Another thing that isn’t widely known is the huge number of books published in the Soviet bloc countries – turgid political tracts by the million, certainly, but also quality literature (safe works like the classics of the past) at very cheap prices because culture generally was intended to be available to everyone. I’m reminded of this when I see the cheaply produced books sold for ridiculously high prices here in the ‘free world’.
So, what were the constraints on authors? Various topics were completely off-limits, particular recent history, politics and religion. Others had to be handled very carefully if there was to be a chance of publication. I haven’t really formed the impression that writers’ expression was thereby limited; writing was often more symbolic or allegorical in order to avoid censorship, but most of the themes, tropes and topics that have always been explored in good literature are there, if treated and explored in different ways.
It’s when I come on to making comparisons (inevitably subjective, I know) that I feel on rather shakier ground. Somehow, it has often seemed to me, because of the restrictions placed on them, writers from Eastern Europe managed to write better (?) deeper (?) more meaningful or provoking novels than their ‘free’ counterparts, who were often being incredibly narrow, self-indulgent and experimental for the sake of it; similarly, I often feel that novels addressing the key issues of life, its meaning and our future, are often not being written in Europe or the Unites States, and certainly not in English: the energy and dynamism of really good literature has long been elsewhere…
I realise that much of what I’ve written is subjective and provocative; no apologies for that, as it comes from a lifetime of reading, but I hope that I shall be able to provide some evidence and justification in future posts.

### Required tasks
a) Can you set down the part of the passage on Soviet-bloc literature starting with "So, what were" and going on through "in different ways."?
b) According to the passage on Soviet-bloc literature, which topics were completely off-limits to authors?
Work from the passage on Soviet-bloc literature and nothing else.

[Recorded data]
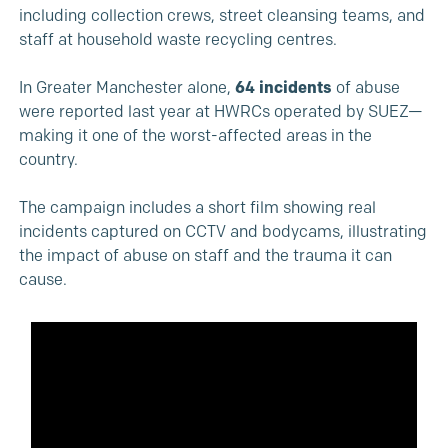
including collection crews, street cleansing teams, and
staff at household waste recycling centres.
In Greater Manchester alone,
64 incidents
of abuse
were reported last year at HWRCs operated by SUEZ—
making it one of the worst-affected areas in the
country.
The campaign includes a short film showing real
incidents captured on CCTV and bodycams, illustrating
the impact of abuse on staff and the trauma it can
cause.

### Expected outputs
a)
So, what were the constraints on authors? Various topics were completely off-limits, particular recent history, politics and religion. Others had to be handled very carefully if there was to be a chance of publication. I haven’t really formed the impression that writers’ expression was thereby limited; writing was often more symbolic or allegorical in order to avoid censorship, but most of the themes, tropes and topics that have always been explored in good literature are there, if treated and explored in different ways.

b) Recent history, politics and religion.